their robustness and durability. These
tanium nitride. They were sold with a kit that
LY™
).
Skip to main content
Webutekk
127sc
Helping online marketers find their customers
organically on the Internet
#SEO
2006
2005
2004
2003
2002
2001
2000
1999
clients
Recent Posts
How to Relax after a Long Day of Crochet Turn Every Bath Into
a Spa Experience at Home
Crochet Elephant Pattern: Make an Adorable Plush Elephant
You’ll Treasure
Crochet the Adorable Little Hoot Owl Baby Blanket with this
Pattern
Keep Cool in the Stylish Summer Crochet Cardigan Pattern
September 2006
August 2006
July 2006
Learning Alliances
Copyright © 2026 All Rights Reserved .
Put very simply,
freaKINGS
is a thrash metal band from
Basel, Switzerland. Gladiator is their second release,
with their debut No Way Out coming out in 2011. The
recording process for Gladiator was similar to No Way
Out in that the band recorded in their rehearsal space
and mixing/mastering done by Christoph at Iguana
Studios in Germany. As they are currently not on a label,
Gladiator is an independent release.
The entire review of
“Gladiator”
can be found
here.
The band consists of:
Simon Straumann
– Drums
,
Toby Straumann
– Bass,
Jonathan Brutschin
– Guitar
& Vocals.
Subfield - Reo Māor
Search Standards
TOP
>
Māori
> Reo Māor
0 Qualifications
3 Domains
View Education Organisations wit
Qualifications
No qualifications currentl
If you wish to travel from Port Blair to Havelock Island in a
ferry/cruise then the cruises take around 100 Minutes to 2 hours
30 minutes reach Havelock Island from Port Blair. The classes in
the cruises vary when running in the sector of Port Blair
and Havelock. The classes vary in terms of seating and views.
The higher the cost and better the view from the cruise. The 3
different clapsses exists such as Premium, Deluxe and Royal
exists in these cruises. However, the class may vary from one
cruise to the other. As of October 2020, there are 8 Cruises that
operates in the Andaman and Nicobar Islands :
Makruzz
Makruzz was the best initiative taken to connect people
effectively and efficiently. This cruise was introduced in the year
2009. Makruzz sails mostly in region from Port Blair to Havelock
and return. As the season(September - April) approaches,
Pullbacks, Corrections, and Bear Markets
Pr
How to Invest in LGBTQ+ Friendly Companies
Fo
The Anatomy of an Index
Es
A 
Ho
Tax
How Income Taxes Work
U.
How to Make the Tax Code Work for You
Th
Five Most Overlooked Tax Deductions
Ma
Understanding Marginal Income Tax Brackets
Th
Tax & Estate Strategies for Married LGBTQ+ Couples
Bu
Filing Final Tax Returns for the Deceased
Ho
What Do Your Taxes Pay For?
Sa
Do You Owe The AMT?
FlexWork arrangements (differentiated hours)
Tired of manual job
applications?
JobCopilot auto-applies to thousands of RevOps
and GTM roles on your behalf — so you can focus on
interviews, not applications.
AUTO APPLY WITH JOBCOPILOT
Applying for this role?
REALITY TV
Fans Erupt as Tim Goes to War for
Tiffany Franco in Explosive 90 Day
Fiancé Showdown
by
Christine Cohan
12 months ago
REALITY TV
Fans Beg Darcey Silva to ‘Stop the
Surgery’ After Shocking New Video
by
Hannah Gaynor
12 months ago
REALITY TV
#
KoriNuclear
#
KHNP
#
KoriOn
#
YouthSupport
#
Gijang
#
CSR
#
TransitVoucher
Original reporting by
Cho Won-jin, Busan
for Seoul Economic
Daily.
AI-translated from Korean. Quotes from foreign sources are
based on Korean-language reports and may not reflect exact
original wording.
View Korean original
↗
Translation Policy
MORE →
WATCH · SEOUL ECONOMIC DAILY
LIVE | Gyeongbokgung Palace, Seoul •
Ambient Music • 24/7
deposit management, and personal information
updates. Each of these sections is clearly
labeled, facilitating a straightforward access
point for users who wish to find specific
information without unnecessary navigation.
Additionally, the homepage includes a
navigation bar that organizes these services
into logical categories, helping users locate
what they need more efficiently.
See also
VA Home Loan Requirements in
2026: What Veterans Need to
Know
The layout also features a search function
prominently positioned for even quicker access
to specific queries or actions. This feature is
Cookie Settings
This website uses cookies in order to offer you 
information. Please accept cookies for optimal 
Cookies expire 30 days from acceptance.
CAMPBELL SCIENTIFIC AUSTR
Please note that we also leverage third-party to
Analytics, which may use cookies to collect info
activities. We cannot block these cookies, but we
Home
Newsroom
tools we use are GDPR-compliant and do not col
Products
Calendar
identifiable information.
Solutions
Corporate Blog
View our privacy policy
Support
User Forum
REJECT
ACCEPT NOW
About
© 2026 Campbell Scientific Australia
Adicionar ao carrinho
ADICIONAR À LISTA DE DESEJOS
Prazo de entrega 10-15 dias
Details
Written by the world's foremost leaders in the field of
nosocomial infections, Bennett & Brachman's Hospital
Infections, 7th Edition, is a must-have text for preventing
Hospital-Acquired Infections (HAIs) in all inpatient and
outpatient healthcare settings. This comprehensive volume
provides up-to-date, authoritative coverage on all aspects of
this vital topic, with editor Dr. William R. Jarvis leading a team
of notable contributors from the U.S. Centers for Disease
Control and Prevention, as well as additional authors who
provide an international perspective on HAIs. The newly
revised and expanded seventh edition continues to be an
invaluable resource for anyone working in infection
..........
I need each line of the entries that holds the string "September" located and copied.

September 2006
and return. As the season(September - April) approaches,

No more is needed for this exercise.